94 matches, 11 wins.
To put that into perspective England have played 940 Test matches and won 336.
Ten times the number of Tests played and 30 times the number of Test victories.
And Zimbabwe and England are both part of the exclusive global club that is Test playing nations – and so therefore are, for all intents and purposes, in the same league. Which is kind of ridiculous when you think about it.
But is it really? I mean every team needs to start somewhere. Should Zimbabwe be “relegated” back to Associate status?
Their population is 12 million, which is more than New Zealand’s and Ireland’s combined, and only 10 million less than Australia’s. Meanwhile, fellow minnows Bangladesh have a population of over 150 million.
Population therefore cannot be a factor used in relegation. But what about GDP? Using the IMF’s formula Zimbabwe ranks 132 out of 184 – sandwiched between the economic powerhouses of Armenia* and Macedonia. The next closest Test nation is Sri Lanka at number 69. So maybe we are getting somewhere.
But then Bangladesh comes in and screws everything up: they are at number 59 – ahead of Sri Lanka in GDP but miles behind them on the cricket pitch.
Then again: The United Kingdom (I could not find just England numbers) has a GDP of 2.435 trillion USD, while Zimbabwe’s GDP is currently 10.81 billion USD.
The UK’s GDP is therefore 225 times great than Zimbabwe.
I had to double check that number.
To put that into some sort of perspective for my American readers, including myself: The GDP of the New York City metro area is a staggering 1.2 trillion dollars – 110 times greater than Zimbabwe’s. While even the GDP of lowly Cincinnati is 100 billion – ten times greater.
And using GDP, the UK is to Zimbabwe what New York City is to American cities with a GDP of around 5 billion. Cities like Abilene, TX or Farmington, NM or La Crosse, WI.
Could you imagine any of those cities fielding a Major League baseball team against the likes of the Yankees or the Mets and being anywhere near competitive?
Yeah, me neither. But somehow we are all okay with pitting Zimbabwe against England on the cricket field.
Based on the above economic data, should we disqualify Zimbabwe from Test status? Or should we give them more time to play the game and find their footing?
They are not the first newly promoted Test team to struggle in their early years.
Pakistan only won 10 of their first 50 Tests. Sri Lanka only four. Based on that latter stat, Zimbabwe’s 11 out of 94 doesn’t look all that terrible.
Of course, once you drill down on that number, you see that Sri Lanka didn’t have Bangladesh to push around. And Sri Lanka has only had Test status for ten years longer than Zimbabwe – and yet they have played more than twice the number of Tests (222) and won an impressive 66 of them.
Which brings us to the crux of this matter: Zimbabwe has had Test status since 1992, but between September of 2005 and September of 2011, they did not play a single match in the longest format. And so while last year was the 20th anniversary of their elevation to Test status, it was really only like their 14 anniversary. Which make today’s win against Pakistan even more impressive.

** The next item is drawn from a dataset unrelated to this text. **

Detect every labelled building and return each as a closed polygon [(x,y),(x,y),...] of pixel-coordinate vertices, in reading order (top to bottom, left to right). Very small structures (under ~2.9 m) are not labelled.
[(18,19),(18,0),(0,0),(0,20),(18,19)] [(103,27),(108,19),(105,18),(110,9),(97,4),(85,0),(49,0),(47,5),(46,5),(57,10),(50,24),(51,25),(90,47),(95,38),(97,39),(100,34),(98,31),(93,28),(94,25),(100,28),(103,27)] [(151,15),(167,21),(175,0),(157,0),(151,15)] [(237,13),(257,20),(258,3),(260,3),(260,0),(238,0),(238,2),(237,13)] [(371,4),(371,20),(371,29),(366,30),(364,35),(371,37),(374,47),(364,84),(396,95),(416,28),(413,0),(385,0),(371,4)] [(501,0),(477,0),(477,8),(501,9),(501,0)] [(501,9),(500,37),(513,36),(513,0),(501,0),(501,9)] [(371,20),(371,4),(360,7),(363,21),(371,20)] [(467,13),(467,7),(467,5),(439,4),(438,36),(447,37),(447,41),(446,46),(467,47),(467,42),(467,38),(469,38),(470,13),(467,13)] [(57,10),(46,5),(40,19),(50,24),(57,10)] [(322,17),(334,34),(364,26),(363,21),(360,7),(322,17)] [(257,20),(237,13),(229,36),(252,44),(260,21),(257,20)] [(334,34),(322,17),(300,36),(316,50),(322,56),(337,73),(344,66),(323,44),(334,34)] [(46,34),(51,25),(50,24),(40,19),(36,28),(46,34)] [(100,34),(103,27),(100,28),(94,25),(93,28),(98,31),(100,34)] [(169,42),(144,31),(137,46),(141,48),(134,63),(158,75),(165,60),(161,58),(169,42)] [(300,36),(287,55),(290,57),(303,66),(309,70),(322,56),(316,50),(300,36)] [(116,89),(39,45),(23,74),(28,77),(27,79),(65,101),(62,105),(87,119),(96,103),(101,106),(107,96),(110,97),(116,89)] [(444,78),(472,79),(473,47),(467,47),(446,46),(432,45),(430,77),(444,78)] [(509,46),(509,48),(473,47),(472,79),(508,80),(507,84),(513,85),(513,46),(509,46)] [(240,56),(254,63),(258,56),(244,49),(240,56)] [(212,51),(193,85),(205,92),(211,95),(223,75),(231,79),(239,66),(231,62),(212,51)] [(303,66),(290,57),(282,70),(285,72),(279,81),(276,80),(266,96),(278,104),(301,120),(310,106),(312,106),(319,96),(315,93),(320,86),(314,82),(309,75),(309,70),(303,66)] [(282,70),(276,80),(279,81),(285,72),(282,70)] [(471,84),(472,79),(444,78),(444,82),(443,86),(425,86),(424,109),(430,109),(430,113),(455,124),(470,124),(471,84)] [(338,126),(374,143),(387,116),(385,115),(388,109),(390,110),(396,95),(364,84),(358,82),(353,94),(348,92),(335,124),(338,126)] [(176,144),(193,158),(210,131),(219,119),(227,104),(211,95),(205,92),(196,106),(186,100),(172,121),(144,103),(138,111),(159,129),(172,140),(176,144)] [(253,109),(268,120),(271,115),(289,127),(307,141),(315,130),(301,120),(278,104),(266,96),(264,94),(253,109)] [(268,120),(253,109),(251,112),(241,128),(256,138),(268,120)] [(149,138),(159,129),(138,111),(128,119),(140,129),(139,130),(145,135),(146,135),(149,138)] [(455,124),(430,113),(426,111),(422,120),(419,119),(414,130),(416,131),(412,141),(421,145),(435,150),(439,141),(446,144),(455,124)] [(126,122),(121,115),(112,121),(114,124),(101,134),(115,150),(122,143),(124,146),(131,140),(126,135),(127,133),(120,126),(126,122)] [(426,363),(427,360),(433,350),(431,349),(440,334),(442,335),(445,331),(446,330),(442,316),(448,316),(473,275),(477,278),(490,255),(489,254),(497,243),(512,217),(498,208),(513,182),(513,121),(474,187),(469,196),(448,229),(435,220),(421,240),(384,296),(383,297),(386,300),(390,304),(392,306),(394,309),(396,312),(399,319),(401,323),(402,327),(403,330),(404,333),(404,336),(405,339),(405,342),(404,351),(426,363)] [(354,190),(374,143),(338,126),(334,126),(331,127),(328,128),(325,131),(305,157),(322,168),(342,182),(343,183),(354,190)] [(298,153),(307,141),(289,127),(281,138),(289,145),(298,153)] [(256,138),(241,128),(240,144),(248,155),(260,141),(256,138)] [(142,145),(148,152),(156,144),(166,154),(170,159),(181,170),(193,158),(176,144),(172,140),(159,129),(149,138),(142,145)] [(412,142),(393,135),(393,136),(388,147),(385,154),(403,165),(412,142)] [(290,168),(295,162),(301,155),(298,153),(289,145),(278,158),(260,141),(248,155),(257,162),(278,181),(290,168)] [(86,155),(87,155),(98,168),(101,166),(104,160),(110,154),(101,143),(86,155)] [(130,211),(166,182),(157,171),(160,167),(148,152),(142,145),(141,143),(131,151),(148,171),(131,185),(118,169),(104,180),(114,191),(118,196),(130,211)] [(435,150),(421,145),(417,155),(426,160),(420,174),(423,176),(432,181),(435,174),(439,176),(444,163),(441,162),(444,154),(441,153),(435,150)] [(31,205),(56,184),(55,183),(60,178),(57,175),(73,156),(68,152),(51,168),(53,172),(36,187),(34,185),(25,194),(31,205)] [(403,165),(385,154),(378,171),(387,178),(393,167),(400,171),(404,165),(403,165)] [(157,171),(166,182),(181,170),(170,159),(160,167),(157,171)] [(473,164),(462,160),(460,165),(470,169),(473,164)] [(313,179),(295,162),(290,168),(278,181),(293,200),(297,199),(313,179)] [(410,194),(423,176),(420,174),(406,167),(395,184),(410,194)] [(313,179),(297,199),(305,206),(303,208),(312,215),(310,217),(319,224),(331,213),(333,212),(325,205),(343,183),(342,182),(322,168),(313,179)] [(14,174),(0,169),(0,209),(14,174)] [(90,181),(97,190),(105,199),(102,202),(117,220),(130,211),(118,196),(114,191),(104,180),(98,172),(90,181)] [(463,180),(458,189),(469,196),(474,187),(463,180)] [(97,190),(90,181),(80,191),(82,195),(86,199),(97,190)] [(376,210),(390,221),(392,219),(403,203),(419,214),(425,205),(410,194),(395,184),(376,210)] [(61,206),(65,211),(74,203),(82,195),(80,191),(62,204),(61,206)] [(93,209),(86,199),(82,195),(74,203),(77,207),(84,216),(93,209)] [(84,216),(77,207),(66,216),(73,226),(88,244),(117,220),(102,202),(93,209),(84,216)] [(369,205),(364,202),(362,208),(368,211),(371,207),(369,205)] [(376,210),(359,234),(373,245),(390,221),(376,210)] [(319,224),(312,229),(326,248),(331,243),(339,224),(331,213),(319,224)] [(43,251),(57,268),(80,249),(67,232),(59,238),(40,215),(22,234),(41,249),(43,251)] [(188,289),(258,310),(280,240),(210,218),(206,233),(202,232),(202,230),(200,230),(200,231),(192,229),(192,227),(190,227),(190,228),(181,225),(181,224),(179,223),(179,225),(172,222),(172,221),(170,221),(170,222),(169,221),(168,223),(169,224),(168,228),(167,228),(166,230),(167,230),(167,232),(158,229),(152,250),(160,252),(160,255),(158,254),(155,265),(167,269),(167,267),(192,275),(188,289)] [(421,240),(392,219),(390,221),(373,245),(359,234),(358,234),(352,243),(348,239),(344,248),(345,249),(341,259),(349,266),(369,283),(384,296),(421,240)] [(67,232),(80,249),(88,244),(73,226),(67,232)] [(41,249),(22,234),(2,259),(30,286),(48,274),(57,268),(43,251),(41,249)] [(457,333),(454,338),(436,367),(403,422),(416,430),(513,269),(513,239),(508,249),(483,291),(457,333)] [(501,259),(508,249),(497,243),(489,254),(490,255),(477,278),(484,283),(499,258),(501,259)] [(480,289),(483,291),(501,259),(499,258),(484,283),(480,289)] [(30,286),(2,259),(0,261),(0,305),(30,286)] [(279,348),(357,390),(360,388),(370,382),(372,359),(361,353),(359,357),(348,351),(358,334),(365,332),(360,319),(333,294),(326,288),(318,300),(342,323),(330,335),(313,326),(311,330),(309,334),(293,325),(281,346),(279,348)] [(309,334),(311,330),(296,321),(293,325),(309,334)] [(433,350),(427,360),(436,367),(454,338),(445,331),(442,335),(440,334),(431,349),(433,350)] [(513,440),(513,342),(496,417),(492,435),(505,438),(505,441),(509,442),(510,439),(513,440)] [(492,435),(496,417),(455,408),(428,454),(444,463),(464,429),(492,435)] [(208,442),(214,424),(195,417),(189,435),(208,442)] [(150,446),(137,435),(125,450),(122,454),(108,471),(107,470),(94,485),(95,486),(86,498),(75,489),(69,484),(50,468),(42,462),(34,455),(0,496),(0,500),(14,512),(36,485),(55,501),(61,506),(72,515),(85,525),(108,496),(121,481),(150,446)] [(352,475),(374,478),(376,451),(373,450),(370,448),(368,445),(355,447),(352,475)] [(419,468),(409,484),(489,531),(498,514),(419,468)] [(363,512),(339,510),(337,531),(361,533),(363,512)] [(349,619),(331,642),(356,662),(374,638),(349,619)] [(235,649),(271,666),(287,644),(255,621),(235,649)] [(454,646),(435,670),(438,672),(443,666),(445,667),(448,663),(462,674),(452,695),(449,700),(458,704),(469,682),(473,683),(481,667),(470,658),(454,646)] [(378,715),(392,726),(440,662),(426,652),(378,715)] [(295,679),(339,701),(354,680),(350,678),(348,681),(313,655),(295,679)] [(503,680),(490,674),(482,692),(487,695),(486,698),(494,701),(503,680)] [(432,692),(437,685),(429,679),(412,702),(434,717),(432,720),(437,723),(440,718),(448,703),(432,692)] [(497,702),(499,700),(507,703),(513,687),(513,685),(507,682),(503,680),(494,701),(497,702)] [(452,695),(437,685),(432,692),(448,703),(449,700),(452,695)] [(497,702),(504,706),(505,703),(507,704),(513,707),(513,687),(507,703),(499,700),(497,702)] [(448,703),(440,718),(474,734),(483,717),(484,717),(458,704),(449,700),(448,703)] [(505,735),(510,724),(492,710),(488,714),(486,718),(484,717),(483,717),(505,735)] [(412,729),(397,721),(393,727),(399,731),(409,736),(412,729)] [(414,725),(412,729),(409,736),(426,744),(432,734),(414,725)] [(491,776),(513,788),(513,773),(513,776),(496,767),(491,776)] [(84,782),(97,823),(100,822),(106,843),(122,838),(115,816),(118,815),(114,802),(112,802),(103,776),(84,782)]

In the end, despite their relatively poor performances, and despite their economic distress, having Zimbabwe playing Tests is good for the game, because it can provide scenes like we saw this morning in Harare…
That’s not cold and calculating England ruthlessly dismantling Australia, that’s a group of young, spirited cricketers celebrating the biggest victory of their lives – a victory over a side that just two and half years ago white washed England 3-0 in the UAE.
Upsets are what make sports fun. And you cannot have upsets without teams like Zimbabwe.
But then again: upsets just do not happen in Test cricket. True giant killings in the five day game are incredibly rare. So maybe what we saw in Zimbabwe this morning was not an upset, but a team coming into their own. The ICC gave them time, and now they are, slowly but surely, getting to the point where teams like Pakistan have to take them seriously.
In the end, upset or not, today was a good day for Test cricket.
Congrats to Zimbabwe, I’m looking forward to seeing you among the Test nations for decades to come.
*I am not going to talk about the fact that the Armenian national football team just beat the Czech Republic (#51 in GDP ranking) 2-1 in a World Cup qualifier.